Activity
Find the string "range" in the material. Copy every line that has it.
Start of Data shown
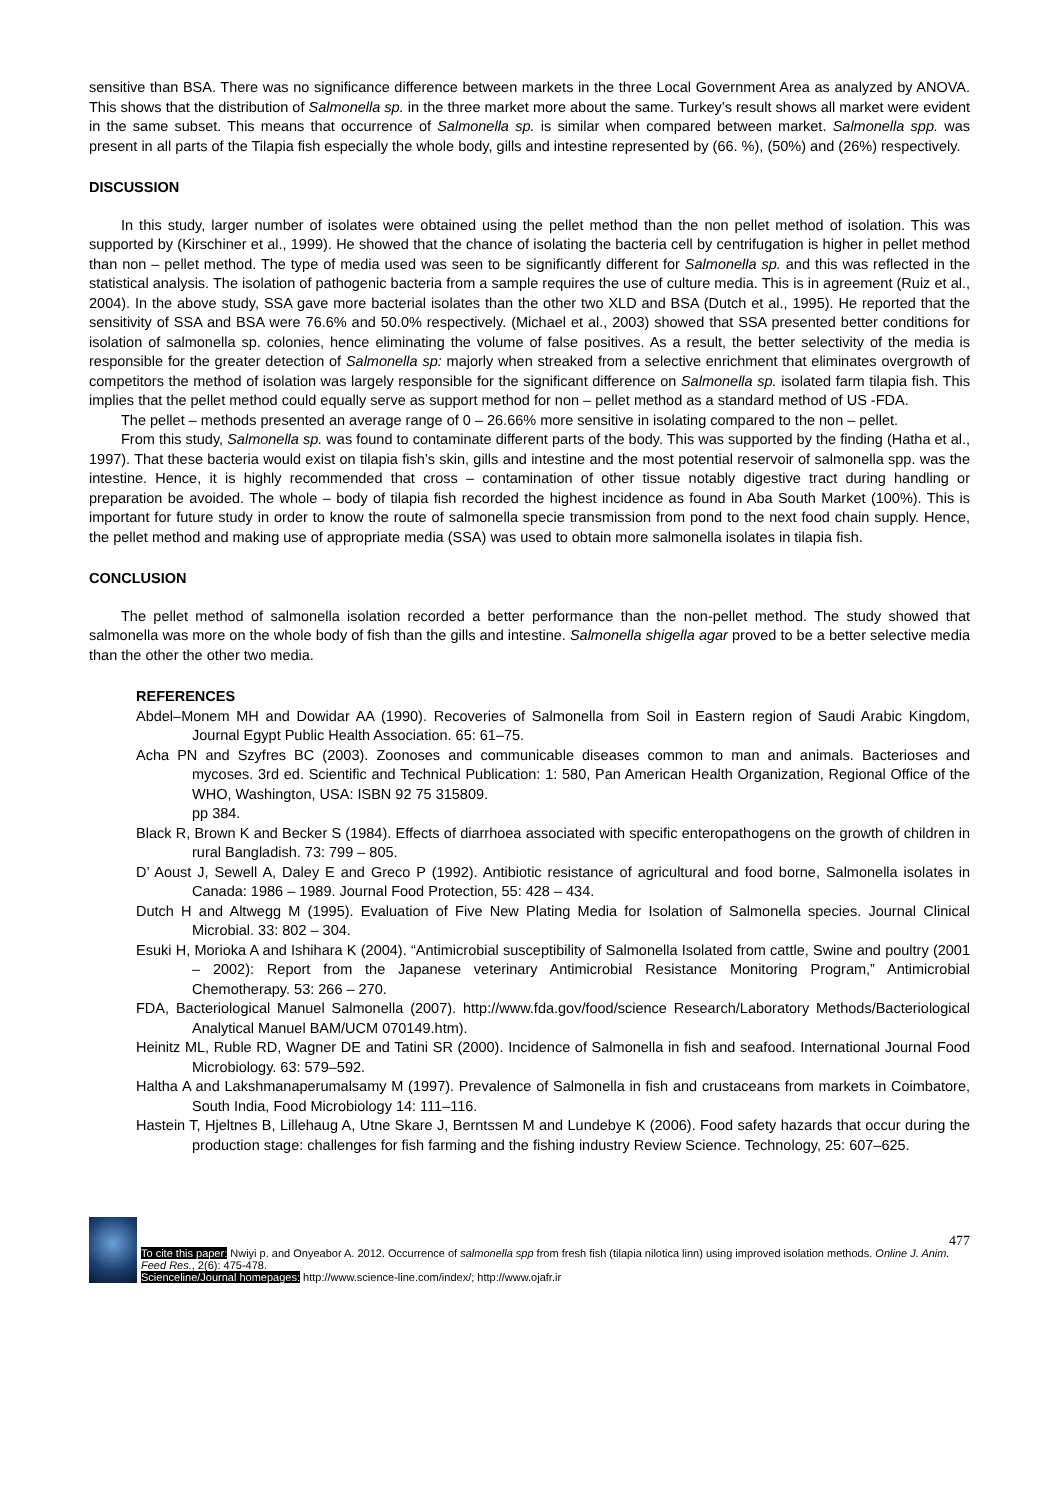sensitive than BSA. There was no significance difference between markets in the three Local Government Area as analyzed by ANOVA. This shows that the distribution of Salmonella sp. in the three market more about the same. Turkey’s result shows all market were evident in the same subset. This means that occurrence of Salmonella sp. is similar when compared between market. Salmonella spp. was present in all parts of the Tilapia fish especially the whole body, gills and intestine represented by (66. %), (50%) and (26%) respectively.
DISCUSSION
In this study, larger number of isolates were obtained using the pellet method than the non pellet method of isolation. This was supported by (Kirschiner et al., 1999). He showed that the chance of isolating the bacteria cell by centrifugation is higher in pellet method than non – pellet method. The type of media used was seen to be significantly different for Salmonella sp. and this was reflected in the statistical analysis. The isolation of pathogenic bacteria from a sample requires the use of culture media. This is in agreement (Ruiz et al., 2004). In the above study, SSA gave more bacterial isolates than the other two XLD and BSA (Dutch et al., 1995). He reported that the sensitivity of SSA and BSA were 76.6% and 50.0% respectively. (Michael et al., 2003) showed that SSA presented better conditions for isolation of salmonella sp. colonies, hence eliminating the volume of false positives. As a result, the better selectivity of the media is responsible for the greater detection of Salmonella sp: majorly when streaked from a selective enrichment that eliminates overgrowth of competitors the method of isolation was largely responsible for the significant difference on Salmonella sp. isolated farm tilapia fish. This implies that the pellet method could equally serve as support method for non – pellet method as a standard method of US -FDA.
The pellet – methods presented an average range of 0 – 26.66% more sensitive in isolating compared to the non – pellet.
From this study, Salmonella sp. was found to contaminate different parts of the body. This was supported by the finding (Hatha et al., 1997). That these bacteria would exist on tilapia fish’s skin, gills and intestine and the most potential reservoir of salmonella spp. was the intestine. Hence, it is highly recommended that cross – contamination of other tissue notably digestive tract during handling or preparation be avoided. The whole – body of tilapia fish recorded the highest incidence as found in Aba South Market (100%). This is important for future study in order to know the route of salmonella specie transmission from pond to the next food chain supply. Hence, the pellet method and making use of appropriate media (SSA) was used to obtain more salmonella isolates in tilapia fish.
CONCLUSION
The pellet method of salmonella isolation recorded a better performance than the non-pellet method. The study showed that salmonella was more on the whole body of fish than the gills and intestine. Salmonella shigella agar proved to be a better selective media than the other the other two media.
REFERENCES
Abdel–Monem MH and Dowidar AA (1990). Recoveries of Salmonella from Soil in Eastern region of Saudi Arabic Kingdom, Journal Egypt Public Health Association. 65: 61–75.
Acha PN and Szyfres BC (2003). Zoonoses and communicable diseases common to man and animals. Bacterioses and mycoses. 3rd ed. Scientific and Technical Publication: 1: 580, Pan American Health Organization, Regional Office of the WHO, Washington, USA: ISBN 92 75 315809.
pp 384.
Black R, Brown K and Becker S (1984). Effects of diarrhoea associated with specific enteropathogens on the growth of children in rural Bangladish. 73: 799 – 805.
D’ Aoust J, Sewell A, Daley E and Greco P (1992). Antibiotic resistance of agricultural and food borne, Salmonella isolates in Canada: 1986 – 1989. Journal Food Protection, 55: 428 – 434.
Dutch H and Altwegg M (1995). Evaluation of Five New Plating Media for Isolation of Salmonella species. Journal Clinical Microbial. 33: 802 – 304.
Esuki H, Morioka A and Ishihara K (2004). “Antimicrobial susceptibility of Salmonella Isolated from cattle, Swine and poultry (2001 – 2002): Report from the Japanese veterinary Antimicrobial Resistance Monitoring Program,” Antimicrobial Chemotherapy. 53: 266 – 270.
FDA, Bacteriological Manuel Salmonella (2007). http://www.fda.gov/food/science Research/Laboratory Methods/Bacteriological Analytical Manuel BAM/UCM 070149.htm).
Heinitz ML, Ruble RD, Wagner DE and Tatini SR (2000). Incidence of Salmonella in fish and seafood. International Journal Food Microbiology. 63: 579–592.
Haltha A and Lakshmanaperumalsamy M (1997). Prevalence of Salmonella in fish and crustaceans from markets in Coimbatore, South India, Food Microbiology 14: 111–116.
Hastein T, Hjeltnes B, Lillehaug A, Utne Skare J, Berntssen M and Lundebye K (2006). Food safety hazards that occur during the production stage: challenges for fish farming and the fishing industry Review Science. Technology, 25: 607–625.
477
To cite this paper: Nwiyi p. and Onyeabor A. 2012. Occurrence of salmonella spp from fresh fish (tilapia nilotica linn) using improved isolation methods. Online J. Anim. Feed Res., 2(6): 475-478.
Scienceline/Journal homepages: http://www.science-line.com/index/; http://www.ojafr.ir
End of Data shown
Start of Data shown
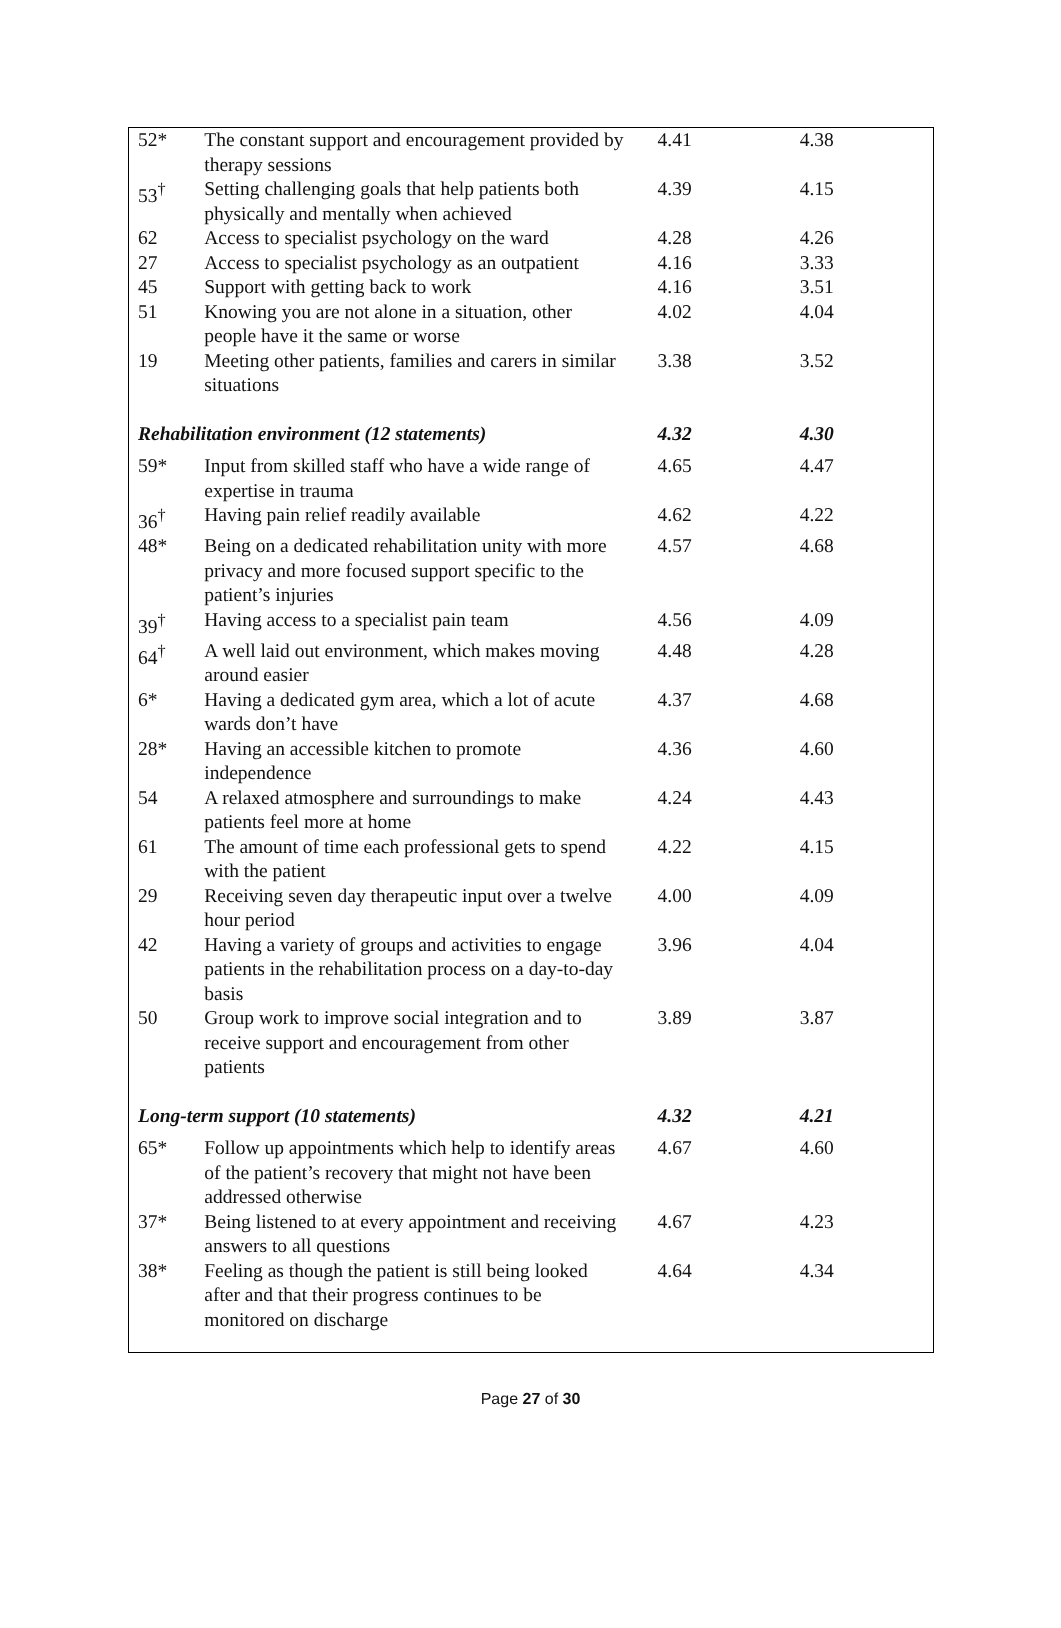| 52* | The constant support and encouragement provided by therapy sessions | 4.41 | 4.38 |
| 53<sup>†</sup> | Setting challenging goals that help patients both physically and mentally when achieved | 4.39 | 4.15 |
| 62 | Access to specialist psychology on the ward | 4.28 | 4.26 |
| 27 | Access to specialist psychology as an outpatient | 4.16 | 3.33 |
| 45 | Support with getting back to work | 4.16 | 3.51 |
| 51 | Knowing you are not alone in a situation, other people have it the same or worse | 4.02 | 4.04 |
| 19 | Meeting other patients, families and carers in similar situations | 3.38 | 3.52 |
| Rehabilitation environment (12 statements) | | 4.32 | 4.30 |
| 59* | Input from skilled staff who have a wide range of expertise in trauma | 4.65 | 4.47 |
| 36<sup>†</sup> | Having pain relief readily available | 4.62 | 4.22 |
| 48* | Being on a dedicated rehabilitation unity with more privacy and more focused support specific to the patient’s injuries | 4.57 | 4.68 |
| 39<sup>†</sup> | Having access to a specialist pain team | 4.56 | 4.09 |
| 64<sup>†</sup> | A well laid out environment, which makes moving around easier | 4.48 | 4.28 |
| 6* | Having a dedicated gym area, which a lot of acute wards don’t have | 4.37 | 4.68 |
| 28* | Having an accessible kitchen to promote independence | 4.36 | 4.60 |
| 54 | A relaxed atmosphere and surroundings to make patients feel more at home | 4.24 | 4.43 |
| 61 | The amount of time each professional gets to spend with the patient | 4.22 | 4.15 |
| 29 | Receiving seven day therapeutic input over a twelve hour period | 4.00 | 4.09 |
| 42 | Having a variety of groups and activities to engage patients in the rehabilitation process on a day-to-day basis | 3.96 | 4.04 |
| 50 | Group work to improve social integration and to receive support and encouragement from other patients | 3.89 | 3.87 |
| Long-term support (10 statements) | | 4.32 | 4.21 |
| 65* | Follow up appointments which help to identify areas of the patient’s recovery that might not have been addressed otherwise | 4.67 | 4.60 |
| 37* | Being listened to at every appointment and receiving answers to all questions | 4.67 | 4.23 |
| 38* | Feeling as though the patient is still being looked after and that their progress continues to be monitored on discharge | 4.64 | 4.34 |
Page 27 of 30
End of Data shown
Written response
The pellet – methods presented an average range of 0 – 26.66% more sensitive in isolating compared to the non – pellet.
| 59* | Input from skilled staff who have a wide range of expertise in trauma | 4.65 | 4.47 |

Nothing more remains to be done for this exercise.